Provided passage -

Cytotoxic T lymphocytes (CTL) epitope prediction
CTL epitopes for all secretory proteins of L. donovani were predicted using NetCTL 1.2 server (http://www.cbs.dtu.dk/services/NetCTL/). The prediction was based on three main components namely prediction of MHC-I binding peptides, proteasomal C-terminal cleavage, and TAP (Transporter Associated with Antigen Processing) transport efficiency. MHC-I binding and proteasomal C-terminal cleavage were achieved by the utilization of artificial neural networks whereas prediction of TAP transporter efficiency was done by the weight matrix. The threshold value for epitope identification was set as 0.75 during prediction of CTL epitopes.
Helper T-cell (HTL) epitope prediction
HTL epitopes of 15-mer length for mouse alleles (IAb, IAd, IAs, IEb, IEd and IEs) were predicted for secretory proteins of L. donovani using Immune Epitope Database (IEDB) (http://www.iedb.org/). The IEDB server is based on the affinity for their receptor that can be inferred from the IC50 value assigned to each epitope. Peptides with higher affinity should have IC50 values <50 nM. The IC50 value <500 nM indicates an intermediate affinity while <5000 nM can be directly related to the low affinity of epitopes. The value of percentile rank can be inversely related to the affinity for each epitope.

[Camera pose estimation data]
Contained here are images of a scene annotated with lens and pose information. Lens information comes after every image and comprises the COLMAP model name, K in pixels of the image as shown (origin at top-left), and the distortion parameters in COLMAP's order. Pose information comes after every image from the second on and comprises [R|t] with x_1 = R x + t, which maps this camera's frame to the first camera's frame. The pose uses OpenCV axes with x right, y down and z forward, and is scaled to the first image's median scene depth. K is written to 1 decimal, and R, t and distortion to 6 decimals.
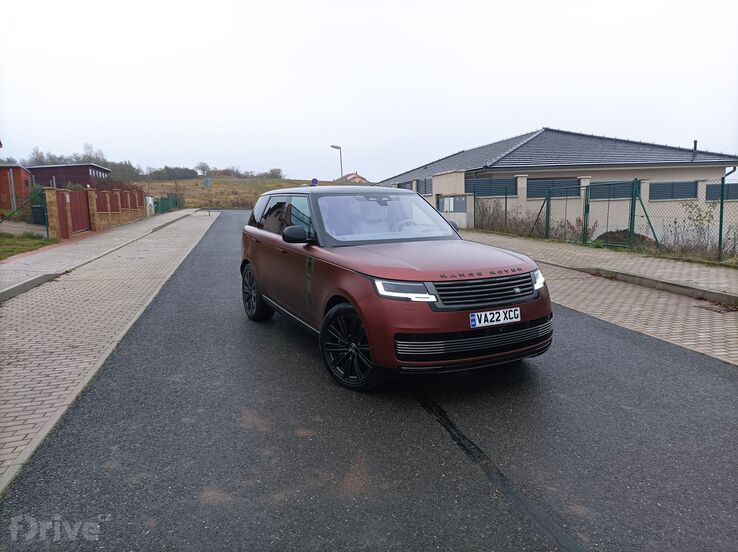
lens RADIAL K [[556.0, 0, 369.0], [0, 556.0, 276.0], [0, 0, 1]] dist [0.007975, 0.003250]
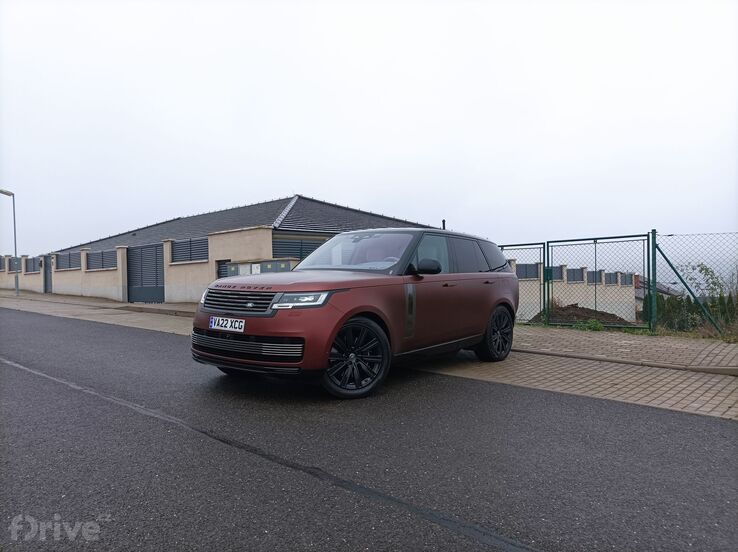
lens RADIAL K [[556.0, 0, 369.0], [0, 556.0, 276.0], [0, 0, 1]] dist [0.007975, 0.003250]
pose [[0.402864, 0.017309, -0.915096, 0.814667], [-0.157169, 0.986278, -0.050537, -0.007435], [0.901664, 0.164184, 0.400057, 0.454254]]
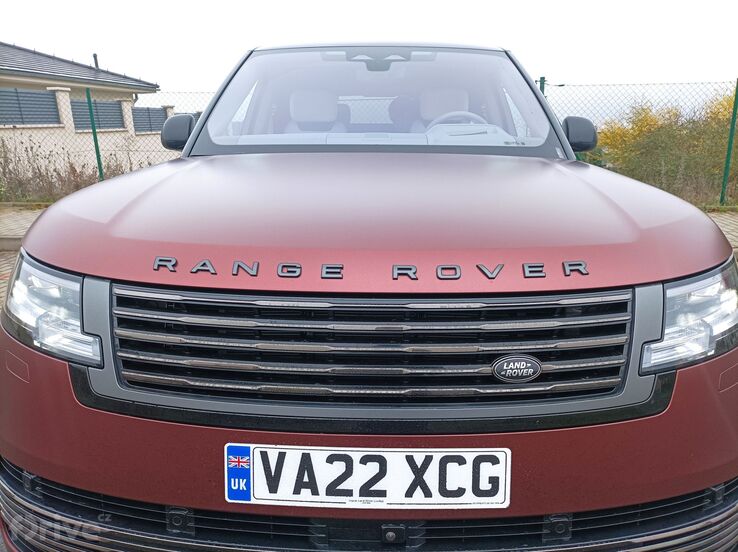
lens RADIAL K [[556.0, 0, 369.0], [0, 556.0, 276.0], [0, 0, 1]] dist [0.007975, 0.003250]
pose [[0.876199, 0.134693, -0.462745, 0.185330], [-0.086105, 0.988454, 0.124676, -0.018754], [0.474195, -0.069396, 0.877680, 0.467816]]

List of tasks -
A) Answer these questions from the passage on epitope prediction:
(i) What threshold value was set for identifying CTL epitopes?
(ii) What length were the predicted HTL epitopes?
(iii) What was used to predict TAP transporter efficiency?
B) Can you reproduce the stretch of the epitope prediction passage from "Helper T-cell (HTL)" through "for each epitope.", renaming "IC50" as "half-maximal inhibitory concentration" throughout?

Outputs by task -
A)
(i) 0.75
(ii) 15-mer
(iii) A weight matrix

B)
Helper T-cell (HTL) epitope prediction
HTL epitopes of 15-mer length for mouse alleles (IAb, IAd, IAs, IEb, IEd and IEs) were predicted for secretory proteins of L. donovani using Immune Epitope Database (IEDB) (http://www.iedb.org/). The IEDB server is based on the affinity for their receptor that can be inferred from the half-maximal inhibitory concentration value assigned to each epitope. Peptides with higher affinity should have half-maximal inhibitory concentration values <50 nM. The half-maximal inhibitory concentration value <500 nM indicates an intermediate affinity while <5000 nM can be directly related to the low affinity of epitopes. The value of percentile rank can be inversely related to the affinity for each epitope.